This week—Wednesday, March 23rd, 2011, at 6pm, to be precise—I’ll be giving a short lecture on SpyParty and indie game development at UC Berkeley, and then we’ll do a playtest until they kick us out of the building. Speaking of the building, it’s Room 202 in South Hall. The lecture is free and is open to the public.
This is part of the Design Futures talk series, and I was invited by Elizabeth Goodman in the Halcyon Days pre-GDC+PAX East. She was nice enough to remind me that’d agreed to speak after I woke up last week.
I’m going to try something a little different for this lecture: I’m going to have two volunteers play SpyParty at the beginning of the talk, with one of the laptops projected onto the screen (yes, the audience will need to keep quiet), and have the audience spectate as Spy and as Sniper. I think this will be more interesting than me babbling about the game to describe it over static slides. I also think this will work better than a similar thing I’ve tried during previous lectures, which is me playing Spy against the entire audience as Sniper. That’s fun, but it kind of degenerates into everybody yelling at the poor sap holding the controller. Plus, I always win.

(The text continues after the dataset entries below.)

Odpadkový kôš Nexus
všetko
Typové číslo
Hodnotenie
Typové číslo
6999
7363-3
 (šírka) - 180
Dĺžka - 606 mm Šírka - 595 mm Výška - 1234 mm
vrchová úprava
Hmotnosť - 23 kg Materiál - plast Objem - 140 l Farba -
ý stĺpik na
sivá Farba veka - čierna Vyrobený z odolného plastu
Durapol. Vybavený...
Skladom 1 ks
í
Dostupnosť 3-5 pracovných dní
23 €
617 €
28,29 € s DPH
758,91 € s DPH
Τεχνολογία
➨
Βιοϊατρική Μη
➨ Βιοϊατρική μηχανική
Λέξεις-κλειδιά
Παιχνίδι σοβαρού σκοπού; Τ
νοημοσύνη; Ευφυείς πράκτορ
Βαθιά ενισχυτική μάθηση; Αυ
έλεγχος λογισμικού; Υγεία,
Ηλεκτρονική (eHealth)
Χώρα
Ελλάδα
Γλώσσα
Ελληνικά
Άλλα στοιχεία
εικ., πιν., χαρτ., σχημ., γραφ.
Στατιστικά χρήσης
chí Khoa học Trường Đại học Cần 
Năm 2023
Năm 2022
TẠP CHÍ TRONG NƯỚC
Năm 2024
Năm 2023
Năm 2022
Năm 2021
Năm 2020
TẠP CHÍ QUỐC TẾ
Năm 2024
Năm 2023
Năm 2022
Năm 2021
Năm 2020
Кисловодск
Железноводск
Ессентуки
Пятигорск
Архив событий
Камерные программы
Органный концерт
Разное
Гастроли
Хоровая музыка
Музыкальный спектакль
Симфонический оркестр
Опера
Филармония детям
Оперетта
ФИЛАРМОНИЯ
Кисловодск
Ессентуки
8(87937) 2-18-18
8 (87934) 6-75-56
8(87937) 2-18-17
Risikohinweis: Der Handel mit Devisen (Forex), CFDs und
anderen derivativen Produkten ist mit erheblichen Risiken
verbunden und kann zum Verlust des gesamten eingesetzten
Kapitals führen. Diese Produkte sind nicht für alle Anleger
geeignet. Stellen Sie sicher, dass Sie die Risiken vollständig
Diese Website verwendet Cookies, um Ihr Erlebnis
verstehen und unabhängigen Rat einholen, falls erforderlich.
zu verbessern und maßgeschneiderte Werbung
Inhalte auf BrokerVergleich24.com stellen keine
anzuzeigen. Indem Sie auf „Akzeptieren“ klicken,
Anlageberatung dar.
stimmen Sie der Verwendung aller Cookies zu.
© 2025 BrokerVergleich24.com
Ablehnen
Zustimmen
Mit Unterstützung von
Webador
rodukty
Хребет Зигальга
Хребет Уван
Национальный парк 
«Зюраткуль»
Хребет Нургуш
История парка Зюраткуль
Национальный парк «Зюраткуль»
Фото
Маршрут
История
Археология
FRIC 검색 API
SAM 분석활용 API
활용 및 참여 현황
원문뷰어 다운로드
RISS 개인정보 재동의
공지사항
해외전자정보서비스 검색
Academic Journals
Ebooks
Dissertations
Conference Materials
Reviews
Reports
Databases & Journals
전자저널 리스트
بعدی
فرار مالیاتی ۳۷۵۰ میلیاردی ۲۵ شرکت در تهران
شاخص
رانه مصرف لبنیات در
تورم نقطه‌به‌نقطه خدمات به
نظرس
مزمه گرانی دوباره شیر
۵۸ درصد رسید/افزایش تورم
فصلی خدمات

It’ll look something like this:
Two people play SpyParty at the Joystiq PAX East breakfast, while others read the fine manual, and still others scrounge for free stuff on stage. Photo credit: Ben Gilbert, I think.
As for the lecture, since the talks in this series tend to be about capital-d Design, as opposed to games and game design, I’ll probably focus on my short and long term aesthetic goals for the game, the constraints and challenges it faces, how it fits into the indie segment that some of us are calling the Golden Age of Indie Games, and other high level things like that. I will most likely not be showing code samples.
After the lecture we’ll do Q&A, and then people can playtest. I will bring copies of the manual, although reading it online beforehand will let you jump the line, if there is one!